Provided text -
□ □ □ □
Dr. Jörg-Peter Elbers
Biography & Abstract
Biography: Dr. Jörg-Peter Elbers received the diploma and the Dr.-Ing. degree in electrical engineering from Dortmund University, Germany, in 1996 and 2000, respectively.
From 1999-2001 he was with Siemens AG – Optical Networks, last as Director of Network Architecture in the Advanced Technology Department. In 2001 he joined Marconi Communications (now Ericsson) as Director of Technology in the Optical Product Unit. Since September 2007 he is with ADVA AG Optical Networking, where he is currently Vice President Advanced Technology in the CTO office and responsible for Technology Strategy and Innovation Projects.
Abstract: This presentation discusses WDM technologies as basis for next-generation optical access networks. It describes drivers and requirements. Challenges as well as possible solutions are outlined.
□ □ □ □
Exercise set -
1. In the Elbers biography, what degrees did Dr. Jörg-Peter Elbers receive from Dortmund University?
2. From the Elbers biography, output the part that opens with the words containing "From 1999-2001 he" and closes with "solutions are outlined.".

Dataset items:
□ □ □ □
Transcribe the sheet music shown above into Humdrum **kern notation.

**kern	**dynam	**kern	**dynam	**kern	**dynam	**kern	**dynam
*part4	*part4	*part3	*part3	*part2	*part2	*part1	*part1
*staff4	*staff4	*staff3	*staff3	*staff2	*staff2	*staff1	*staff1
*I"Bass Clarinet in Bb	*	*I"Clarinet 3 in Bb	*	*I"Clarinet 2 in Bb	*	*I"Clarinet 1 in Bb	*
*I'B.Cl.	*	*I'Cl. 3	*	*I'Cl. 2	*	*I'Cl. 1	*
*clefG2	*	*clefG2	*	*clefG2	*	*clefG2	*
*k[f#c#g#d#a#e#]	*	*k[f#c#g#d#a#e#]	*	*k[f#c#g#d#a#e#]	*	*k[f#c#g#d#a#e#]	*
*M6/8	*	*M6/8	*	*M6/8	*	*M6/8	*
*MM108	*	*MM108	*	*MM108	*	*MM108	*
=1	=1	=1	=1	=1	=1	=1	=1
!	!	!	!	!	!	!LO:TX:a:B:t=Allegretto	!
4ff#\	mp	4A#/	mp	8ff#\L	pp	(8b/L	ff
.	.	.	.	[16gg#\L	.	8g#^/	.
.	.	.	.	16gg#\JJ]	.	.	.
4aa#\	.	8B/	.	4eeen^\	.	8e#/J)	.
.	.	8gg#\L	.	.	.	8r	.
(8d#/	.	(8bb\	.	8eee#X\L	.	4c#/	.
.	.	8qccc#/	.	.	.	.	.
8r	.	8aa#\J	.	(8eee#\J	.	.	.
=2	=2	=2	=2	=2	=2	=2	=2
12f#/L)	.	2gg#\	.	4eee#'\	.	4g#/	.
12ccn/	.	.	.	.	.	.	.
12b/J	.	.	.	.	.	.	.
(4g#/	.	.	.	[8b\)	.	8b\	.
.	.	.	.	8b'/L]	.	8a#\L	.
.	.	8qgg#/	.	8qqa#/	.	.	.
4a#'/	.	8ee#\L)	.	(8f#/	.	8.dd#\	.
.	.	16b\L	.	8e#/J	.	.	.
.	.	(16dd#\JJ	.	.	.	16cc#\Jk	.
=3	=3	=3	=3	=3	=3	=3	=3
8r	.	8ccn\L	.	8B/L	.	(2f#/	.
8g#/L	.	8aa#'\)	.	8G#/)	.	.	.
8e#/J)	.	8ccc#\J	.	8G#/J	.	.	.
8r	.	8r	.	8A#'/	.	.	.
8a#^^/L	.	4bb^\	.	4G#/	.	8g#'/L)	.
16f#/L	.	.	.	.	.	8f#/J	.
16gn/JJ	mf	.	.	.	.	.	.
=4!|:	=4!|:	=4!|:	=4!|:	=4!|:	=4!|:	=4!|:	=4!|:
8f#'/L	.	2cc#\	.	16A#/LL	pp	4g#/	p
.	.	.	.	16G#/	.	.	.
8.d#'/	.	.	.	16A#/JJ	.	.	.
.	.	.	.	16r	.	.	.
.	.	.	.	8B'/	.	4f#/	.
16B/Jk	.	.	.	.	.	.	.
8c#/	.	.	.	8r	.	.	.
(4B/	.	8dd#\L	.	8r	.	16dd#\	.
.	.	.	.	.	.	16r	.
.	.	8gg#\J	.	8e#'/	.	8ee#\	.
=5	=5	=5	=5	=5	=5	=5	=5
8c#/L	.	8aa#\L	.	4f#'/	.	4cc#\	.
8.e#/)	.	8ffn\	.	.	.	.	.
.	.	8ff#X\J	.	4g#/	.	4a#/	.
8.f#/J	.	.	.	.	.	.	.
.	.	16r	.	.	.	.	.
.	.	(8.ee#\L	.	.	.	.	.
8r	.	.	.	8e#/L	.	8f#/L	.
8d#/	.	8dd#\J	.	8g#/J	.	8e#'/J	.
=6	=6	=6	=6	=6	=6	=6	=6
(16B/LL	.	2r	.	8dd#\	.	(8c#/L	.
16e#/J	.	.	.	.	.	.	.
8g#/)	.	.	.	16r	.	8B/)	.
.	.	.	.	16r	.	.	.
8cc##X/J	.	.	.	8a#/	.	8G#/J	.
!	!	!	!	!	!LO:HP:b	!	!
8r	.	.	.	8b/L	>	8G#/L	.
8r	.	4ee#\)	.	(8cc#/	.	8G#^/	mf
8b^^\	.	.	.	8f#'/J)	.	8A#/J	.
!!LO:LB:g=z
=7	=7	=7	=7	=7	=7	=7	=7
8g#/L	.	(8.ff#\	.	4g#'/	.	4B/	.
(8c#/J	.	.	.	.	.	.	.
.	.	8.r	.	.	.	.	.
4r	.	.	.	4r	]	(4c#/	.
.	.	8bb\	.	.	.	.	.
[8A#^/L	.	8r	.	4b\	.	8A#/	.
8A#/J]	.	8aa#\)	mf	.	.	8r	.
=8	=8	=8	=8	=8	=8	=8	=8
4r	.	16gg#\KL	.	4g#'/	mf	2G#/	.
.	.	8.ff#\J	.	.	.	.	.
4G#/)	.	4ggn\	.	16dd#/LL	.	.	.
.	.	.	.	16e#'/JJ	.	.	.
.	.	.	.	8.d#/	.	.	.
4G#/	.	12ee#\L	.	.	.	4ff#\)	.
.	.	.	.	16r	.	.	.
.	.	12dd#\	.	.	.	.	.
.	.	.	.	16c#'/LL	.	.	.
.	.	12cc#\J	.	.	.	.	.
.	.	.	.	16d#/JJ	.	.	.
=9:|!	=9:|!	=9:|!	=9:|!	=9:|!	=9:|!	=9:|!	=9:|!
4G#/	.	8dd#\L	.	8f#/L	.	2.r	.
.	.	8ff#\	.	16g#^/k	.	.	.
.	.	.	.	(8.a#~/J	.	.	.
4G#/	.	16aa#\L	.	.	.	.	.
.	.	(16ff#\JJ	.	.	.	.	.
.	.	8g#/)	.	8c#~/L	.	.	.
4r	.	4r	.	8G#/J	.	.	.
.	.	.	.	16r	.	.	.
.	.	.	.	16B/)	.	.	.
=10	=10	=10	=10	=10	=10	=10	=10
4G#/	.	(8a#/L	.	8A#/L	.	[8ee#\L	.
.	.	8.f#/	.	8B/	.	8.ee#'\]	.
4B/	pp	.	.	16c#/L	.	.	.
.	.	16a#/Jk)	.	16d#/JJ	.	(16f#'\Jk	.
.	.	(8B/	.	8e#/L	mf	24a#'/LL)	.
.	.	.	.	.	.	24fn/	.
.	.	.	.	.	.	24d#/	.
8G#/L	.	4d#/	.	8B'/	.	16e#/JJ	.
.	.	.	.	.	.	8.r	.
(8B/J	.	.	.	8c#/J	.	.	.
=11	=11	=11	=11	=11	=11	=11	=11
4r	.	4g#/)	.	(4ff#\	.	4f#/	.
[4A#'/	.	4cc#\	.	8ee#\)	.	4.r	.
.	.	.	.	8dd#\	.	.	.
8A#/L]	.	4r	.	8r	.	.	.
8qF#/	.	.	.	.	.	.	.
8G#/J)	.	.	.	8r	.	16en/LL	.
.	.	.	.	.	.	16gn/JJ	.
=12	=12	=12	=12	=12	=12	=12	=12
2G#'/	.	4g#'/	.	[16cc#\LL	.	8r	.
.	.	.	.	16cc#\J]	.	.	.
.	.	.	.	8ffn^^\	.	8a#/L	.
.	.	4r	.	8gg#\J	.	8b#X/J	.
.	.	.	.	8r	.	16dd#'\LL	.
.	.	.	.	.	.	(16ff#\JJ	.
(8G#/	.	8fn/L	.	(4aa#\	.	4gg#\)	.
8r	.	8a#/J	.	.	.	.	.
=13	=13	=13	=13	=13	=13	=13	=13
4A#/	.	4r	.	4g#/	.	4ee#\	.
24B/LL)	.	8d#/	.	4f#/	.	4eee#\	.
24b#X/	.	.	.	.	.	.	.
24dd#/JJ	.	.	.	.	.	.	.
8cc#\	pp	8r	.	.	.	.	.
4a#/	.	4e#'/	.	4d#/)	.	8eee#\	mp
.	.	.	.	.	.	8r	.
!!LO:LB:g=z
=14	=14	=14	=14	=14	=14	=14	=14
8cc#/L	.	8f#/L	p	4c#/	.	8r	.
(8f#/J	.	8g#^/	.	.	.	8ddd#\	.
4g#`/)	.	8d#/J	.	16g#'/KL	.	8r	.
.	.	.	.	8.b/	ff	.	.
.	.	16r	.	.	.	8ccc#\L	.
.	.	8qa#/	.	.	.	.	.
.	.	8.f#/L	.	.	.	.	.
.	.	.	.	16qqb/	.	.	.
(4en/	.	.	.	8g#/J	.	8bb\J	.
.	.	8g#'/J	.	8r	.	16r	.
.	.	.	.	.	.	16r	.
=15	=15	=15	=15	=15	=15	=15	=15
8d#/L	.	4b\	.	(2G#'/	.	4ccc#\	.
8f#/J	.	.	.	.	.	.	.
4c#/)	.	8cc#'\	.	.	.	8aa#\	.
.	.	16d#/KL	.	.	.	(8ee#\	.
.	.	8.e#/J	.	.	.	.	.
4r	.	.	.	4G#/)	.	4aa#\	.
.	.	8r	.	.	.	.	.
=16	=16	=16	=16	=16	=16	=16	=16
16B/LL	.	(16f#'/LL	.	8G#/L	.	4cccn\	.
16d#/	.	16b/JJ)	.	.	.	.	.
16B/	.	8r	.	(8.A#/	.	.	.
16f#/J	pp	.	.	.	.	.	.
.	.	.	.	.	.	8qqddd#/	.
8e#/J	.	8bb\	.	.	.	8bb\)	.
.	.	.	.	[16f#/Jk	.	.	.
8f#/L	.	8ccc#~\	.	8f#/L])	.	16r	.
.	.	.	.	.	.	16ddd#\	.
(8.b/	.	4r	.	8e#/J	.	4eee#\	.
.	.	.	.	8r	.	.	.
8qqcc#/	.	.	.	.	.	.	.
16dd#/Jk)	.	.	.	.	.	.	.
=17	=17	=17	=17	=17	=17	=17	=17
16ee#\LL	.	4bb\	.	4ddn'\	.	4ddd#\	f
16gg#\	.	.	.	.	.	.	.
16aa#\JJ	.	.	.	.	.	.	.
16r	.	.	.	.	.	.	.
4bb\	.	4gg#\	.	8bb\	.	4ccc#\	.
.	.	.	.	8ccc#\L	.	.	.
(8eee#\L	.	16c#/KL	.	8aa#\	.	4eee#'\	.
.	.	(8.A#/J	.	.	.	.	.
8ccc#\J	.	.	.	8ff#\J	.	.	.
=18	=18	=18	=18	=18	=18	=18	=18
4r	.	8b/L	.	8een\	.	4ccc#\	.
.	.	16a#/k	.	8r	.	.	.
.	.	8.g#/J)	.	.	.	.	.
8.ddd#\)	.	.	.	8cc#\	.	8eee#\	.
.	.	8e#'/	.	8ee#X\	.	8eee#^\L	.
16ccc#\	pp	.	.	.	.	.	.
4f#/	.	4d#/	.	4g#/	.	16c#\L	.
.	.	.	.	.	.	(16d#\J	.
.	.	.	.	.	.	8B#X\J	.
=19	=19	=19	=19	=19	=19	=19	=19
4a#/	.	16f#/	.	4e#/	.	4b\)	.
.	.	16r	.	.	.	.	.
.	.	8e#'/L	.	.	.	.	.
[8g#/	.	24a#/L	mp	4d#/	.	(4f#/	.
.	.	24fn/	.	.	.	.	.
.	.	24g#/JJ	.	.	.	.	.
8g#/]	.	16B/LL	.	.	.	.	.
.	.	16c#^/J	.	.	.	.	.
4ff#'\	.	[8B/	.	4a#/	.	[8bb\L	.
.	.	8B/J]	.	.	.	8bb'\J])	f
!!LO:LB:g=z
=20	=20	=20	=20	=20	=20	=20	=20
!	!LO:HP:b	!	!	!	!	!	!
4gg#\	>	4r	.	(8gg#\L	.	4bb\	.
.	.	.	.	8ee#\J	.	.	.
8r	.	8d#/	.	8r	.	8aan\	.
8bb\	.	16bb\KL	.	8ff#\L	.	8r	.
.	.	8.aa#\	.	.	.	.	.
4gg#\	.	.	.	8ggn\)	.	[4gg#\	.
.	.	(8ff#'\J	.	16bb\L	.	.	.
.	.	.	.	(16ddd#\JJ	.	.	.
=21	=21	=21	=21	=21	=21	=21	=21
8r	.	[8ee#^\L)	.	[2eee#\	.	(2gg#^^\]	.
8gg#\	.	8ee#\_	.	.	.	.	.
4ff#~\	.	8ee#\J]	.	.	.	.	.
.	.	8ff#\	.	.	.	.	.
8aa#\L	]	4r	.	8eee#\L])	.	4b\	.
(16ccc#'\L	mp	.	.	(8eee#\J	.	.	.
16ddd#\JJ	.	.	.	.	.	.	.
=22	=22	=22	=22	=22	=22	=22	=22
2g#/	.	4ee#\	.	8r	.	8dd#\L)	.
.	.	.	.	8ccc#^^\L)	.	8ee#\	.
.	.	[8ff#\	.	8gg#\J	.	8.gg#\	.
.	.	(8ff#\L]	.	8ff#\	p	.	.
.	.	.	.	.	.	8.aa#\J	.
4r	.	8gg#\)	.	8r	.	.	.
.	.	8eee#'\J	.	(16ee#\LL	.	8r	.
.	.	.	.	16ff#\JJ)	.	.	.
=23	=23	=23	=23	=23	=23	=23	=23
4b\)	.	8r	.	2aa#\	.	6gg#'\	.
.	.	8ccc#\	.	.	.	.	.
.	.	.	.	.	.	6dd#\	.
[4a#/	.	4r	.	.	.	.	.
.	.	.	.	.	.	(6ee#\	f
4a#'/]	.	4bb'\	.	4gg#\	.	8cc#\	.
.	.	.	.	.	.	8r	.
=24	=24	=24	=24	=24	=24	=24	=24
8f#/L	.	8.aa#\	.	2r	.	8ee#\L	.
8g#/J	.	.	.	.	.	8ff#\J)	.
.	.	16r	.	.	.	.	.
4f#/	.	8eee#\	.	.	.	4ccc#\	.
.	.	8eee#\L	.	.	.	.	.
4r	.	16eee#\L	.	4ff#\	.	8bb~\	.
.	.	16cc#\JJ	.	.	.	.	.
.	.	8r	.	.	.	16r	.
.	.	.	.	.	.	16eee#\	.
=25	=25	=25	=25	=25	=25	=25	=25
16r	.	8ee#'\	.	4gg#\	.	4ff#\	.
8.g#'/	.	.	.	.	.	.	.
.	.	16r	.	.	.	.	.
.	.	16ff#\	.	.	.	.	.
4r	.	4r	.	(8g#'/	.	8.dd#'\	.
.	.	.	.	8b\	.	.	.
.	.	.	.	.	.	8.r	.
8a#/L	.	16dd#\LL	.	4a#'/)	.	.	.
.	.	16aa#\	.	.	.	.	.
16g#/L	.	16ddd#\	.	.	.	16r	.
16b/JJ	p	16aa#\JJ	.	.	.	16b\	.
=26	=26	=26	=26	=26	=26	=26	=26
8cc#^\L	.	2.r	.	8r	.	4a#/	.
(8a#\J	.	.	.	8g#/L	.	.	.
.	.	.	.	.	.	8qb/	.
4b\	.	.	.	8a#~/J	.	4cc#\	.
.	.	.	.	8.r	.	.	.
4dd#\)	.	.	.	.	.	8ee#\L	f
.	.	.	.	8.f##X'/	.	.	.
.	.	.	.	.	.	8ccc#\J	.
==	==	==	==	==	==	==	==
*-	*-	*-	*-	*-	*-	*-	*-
□ □ □ □
Answers for this exercise -
1. The diploma and the Dr.-Ing. degree in electrical engineering.

2.
From 1999-2001 he was with Siemens AG – Optical Networks, last as Director of Network Architecture in the Advanced Technology Department. In 2001 he joined Marconi Communications (now Ericsson) as Director of Technology in the Optical Product Unit. Since September 2007 he is with ADVA AG Optical Networking, where he is currently Vice President Advanced Technology in the CTO office and responsible for Technology Strategy and Innovation Projects.
Abstract: This presentation discusses WDM technologies as basis for next-generation optical access networks. It describes drivers and requirements. Challenges as well as possible solutions are outlined.